Suppose we have a Laravel project that includes a specific instruction to display both build status and code coverage report as badges in the readme.md file. The following illustration shows what we will accomplish by the end of this shot.
If you haven’t already, the first thing you need to do is to move over to Travis and log into your GitHub account. Once you’ve logged in, hit the “Add New Repository” button to activate your repo. Repeat this procedure at Coveralls.io.
Luckily for us, Laravel comes shipped with PHPUnit.
This tutorial assumes you have some tests written already. If you don’t, you can simply check out the Laravel docs for writing tests.
We’re also going to install Coveralls, which we’ll use to host the coverage report. We can simply require it:
composer require php-coveralls/php-coveralls
Or, we can add the following line to the require
block of your composer.json file.
"php-coveralls/php-coveralls": "^1.1"
We will now proceed to create a Travis configuration file (.travis.yml
) at the root of our Laravel project to set up Travis CI. We will also create a .coveralls.yml
, which will be used to set up the path to our clover.xml
.
Here’s what my .travis.yml
looks like. I set the language, the version of PHP, and tell it which additional script to run.
language: php
php:
- 7.3
- 7.4
os: linux
before_script:
- rm -rf composer.lock
- composer install
- cp .env.example .env
script:
- mkdir -p build/logs
- vendor/bin/phpunit -c phpunit.xml
after_success:
- travis_retry php vendor/bin/coveralls
# or enable logging
- travis_retry php vendor/bin/coveralls -v
Here’s what my .coveralls.yml
looks like.
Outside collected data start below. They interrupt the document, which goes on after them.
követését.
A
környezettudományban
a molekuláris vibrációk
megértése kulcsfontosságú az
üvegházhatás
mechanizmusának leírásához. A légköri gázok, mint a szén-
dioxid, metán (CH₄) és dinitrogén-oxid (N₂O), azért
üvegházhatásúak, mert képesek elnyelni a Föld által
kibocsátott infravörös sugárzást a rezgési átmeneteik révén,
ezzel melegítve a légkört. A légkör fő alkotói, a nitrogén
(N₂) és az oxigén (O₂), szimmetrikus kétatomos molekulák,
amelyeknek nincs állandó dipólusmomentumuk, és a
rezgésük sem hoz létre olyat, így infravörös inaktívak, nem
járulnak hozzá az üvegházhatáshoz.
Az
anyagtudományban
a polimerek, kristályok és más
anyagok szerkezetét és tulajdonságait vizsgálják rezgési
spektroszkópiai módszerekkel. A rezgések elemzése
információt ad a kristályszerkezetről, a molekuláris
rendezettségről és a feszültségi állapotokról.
I assume your phpunit.xml
saves its clover.xml
at the build/logs
path.
coverage_clover: build/logs/clover.xml
json_path: build/logs/coveralls-upload.json
service_name: travis-ci
To further clarify, this is what my phpunit.xml
and .env.example
files look like:
<?xml version="1.0" encoding="UTF-8"?>
<phpunit backupGlobals="false"
backupStaticAttributes="false"
bootstrap="vendor/autoload.php"
colors="true"
convertErrorsToExceptions="true"
convertNoticesToExceptions="true"
convertWarningsToExceptions="true"
processIsolation="false"
stopOnFailure="false">
<testsuites>
<testsuite name="Unit">
<directory suffix="Test.php">./tests/Unit</directory>
</testsuite>
<testsuite name="Feature">
<directory suffix="Test.php">./tests/Feature</directory>
</testsuite>
</testsuites>
<filter>
<whitelist processUncoveredFilesFromWhitelist="true">
<directory suffix=".php">./app</directory>
</whitelist>
</filter>
<logging>
<log type="coverage-html" target="tests/coverage" showUncoveredFiles="true" />
<log type="coverage-clover" target="build/logs/clover.xml"/>
</logging>
<php>
<env name="APP_ENV" value="testing"/>
<env name="DB_CONNECTION" value="sqlite"/>
<env name="BCRYPT_ROUNDS" value="4"/>
<env name="CACHE_DRIVER" value="array"/>
<env name="MAIL_DRIVER" value="array"/>
<env name="QUEUE_CONNECTION" value="sync"/>
<env name="SESSION_DRIVER" value="array"/>
</php>
</phpunit>
Here’s the code for both of the badges I used in my readme.md file. Both Travis and Coveralls will supply embed links for these.
Travis CI build badge
Coveralls code coverage badge
Once we push our code to GitHub with this setup, it should send the build off to Travis, and Travis should send the coverage off to Coveralls.